**TASK INSTRUCTIONS**:
Print a faithful copy of the data below, word for word, with the pictures left out.

**AVAILABLE DATA**:

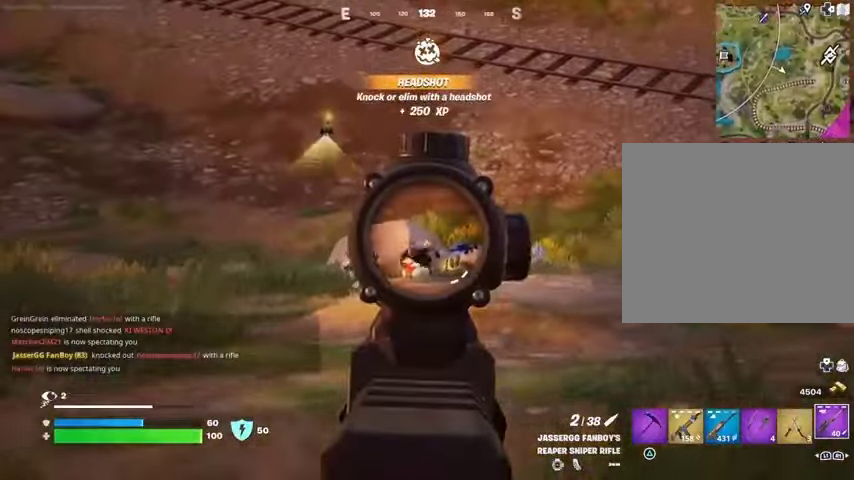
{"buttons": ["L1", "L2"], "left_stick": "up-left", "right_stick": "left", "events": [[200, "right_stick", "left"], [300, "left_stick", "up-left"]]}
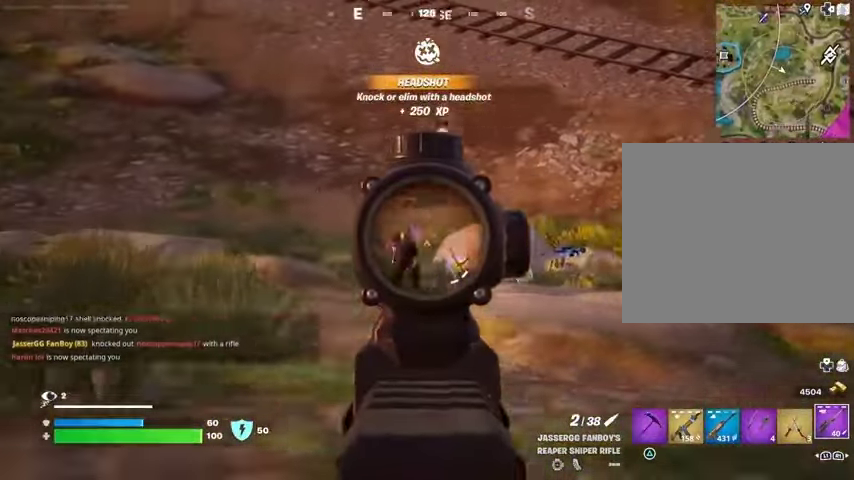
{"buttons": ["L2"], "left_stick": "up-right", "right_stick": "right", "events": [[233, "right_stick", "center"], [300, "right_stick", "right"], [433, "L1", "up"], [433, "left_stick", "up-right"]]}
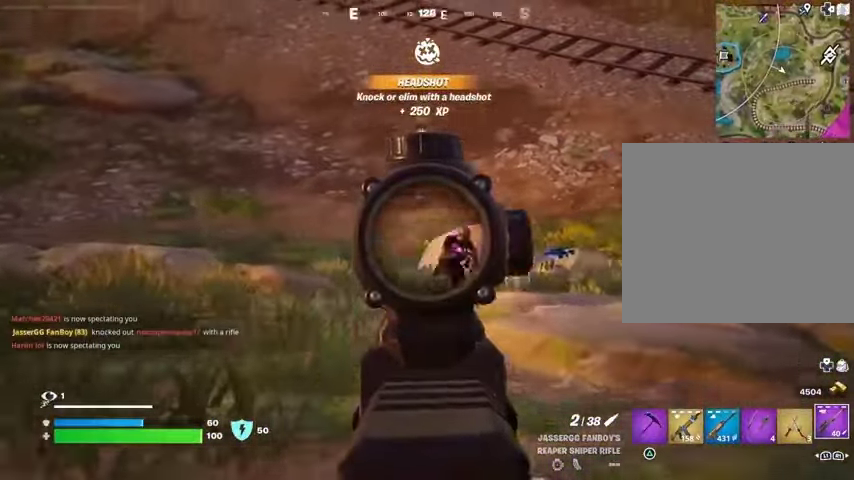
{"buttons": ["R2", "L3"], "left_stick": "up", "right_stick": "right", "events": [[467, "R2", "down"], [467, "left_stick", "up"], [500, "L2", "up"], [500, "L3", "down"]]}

**EXPECTED OUTPUT**:
{"buttons": ["L1", "L2"], "left_stick": "up-left", "right_stick": "left", "events": [[200, "right_stick", "left"], [300, "left_stick", "up-left"]]}
{"buttons": ["L2"], "left_stick": "up-right", "right_stick": "right", "events": [[233, "right_stick", "center"], [300, "right_stick", "right"], [433, "L1", "up"], [433, "left_stick", "up-right"]]}
{"buttons": ["R2", "L3"], "left_stick": "up", "right_stick": "right", "events": [[467, "R2", "down"], [467, "left_stick", "up"], [500, "L2", "up"], [500, "L3", "down"]]}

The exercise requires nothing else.